**SOURCE EXTRACT:**
We were on the face exposed to the wind for nearly six hours. Finally off the fixed rope and on easier ground, everyone felt a tremendous letdown. Although we could see the tentsite of our friends at King Col 1500 apparently easy feet below us, it did not take much persuasion to stop and set up a temporary camp (Camp VIII) at 14,500 feet. Not even the fact that we had almost no food was enough to push us on. The physical and emotional drain showed in the few photos that we took that night and the following morning. Until he experiences it, the non-expedition climber may find it difficult to understand how only six hours of wind can be such a strain, but wind remains the one environmental factor against which modern equipment gives inadequate protection.

The temperature during the night was a mild 0° and the bivouac for Art and me in two down jackets each was quite comfortable. The morning dawned clear, boosting the morale of our hungry, tired party. A leisurely, sunny walk down to King Col was enlivened only when Gray fell 15 feet into a small hidden crevasse.

Our next objective was the ascent of Logan, but first, the gear remaining on the summit of King Peak had to be retrieved. This gave Tom and Pete Hall a chance to make the climb, which they did on July 13 with Art Davidson. Even with fixed ropes and moderate packs their ascent took eighteen hours, proof, if any is needed, that an ascent of King Peak from the east is not trivial.

The weather from July 13 to the end of the expedition was almost continuously perfect. From King Col (Camp IX) we moved steadily up the original 1925 route to camps at 15,500 feet (Camp X), 17,400 feet (Camp XI) and finally 17,500 feet (Camp XII) beneath the west summit of Logan and about four miles horizontally from the central and highest summit.

July 17 was the summit day. With everyone well acclimatized and the weather favorable, we moved easily across the hard-packed summit plateau. Even with two lengthy rest stops we reached the top in a little over six hours at 1:30 p.m. The first to near the actual top waited so that all ten of us could go to the highest point together. Because the summit of Logan is quite small, this took a little manipulation. We stayed on top nearly two hours, photographing and playing a now famous hand of bridge. A light breeze and a mild 10° temperature were not uncomfortable in the afternoon sun. Originally we had considered climbing all three of Logan s summits, but sitting on the highest point, somehow we lost our motivation. And so we stayed a little longer and enjoyed the magnificent view in all directions.

The ascent of Logan took twenty-seven days. The descent was accomplished via the King Glacier in one long day that extended far into the night. After unloading our packs onto the snowcat at King Col, we wandered down the mountain at leisure. The walk in the cool quiet evening, unburdened by a load, was a very relaxing and satisfying way to end an expedition successful in all ways. Every climbing goal had been achieved and achieved safely. While the traverse of King Peak was the major climbing accomplishment of the expedition, the most satisfying thing for me as leader was the fact that all ten men, the largest party ever to have climbed Logan, reached the summit together.

Summary of Statistics.

Area: St. Elias Mountains, Yukon Territory, Canada.

Ascents: King Peak, 16,971 feet, July 5 and 6, 1966 (whole King Peak party), first ascent by west ridge: first traverse completed on July 10; July 13, 1966 (A. Davidson, P. and T. Hall), third ascent from the east.

"Queen Peak”, 17,300 feet, July 8, 1966 (E. Nester, P. and T. Hall ), first ascent.

Mount Logan, 19,850 feet, July 17, 1966 (whole party).

Personnel: Boyd N. Everett, Jr., leader; Joseph K. Davidson, co-leader; James M. Birney, Arthur L. Davidson, Jr., Dennis Eberl, Graham R. Thompson (King Peak party); Minard (Pete) L. Hall, Thomas H. Hall, Emile B. Nava, Edward O. Nester (King Glacier party).

*We were particularly misled by the picture of King Peak in A.A.J., 1953, 8:3, opposite p. 418, taken at about 14,500 feet and not 15,500 feet as stated.

**GIVEN DATA:**

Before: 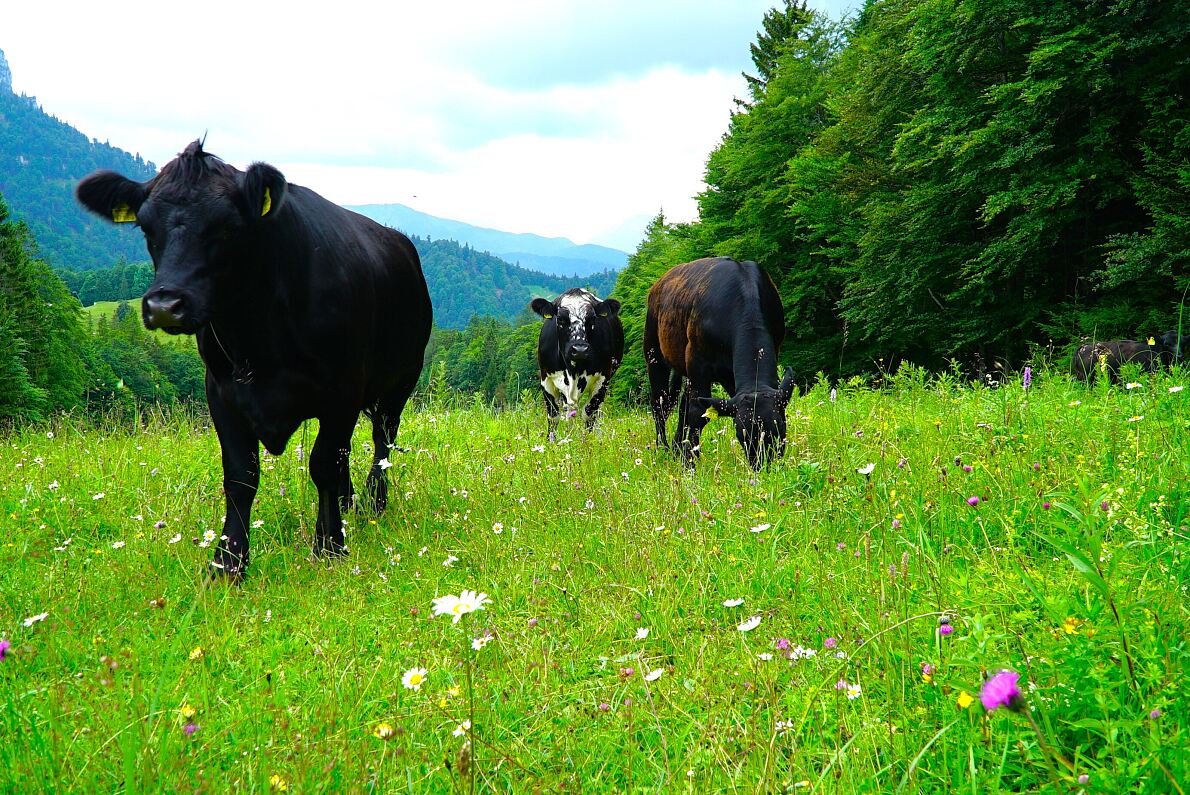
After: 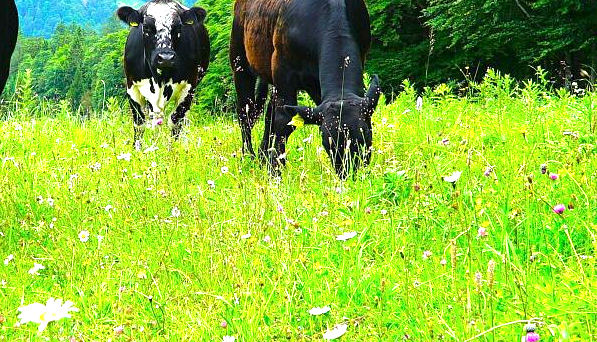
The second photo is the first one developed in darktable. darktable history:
exposure: exposure 1.201 EV, compensate highlight preservation false
crop: left 34.834%, top 36.744%, right 14.931%, bottom 20.057%
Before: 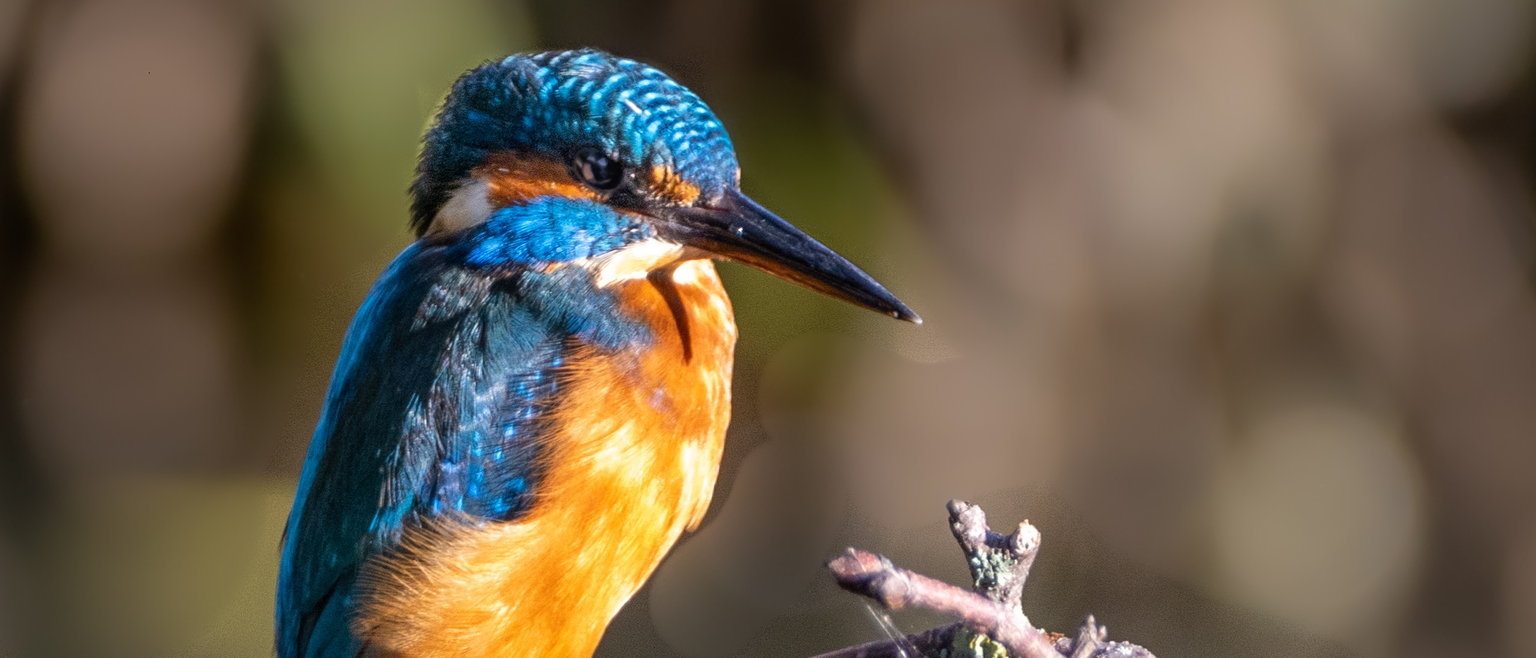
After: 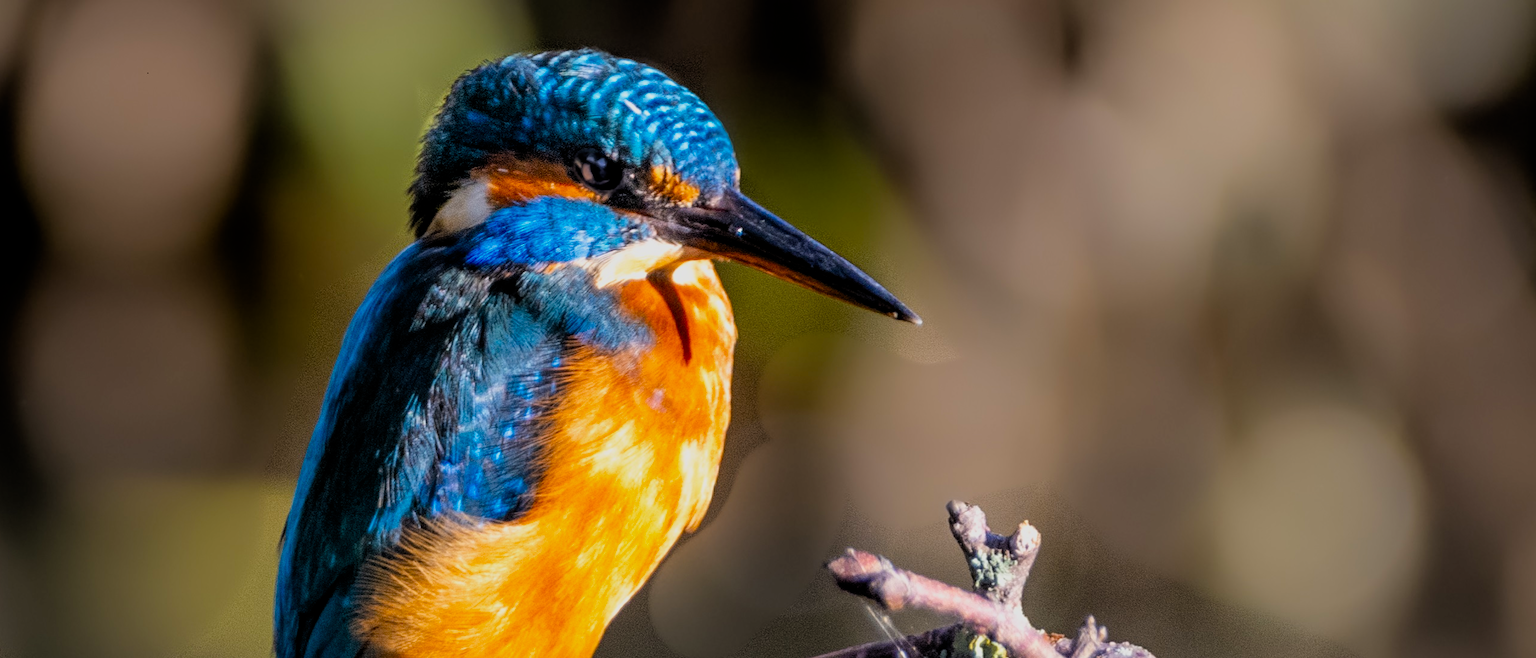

**WHAT IS BEING ASKED:**
Write out the part of the expedition account that starts at the words "Area: St. Elias" and ends after the words "from the east.". The data was taken from a different source than the expedition account.

**ANSWER FOR THE TASK:**
Area: St. Elias Mountains, Yukon Territory, Canada.

Ascents: King Peak, 16,971 feet, July 5 and 6, 1966 (whole King Peak party), first ascent by west ridge: first traverse completed on July 10; July 13, 1966 (A. Davidson, P. and T. Hall), third ascent from the east.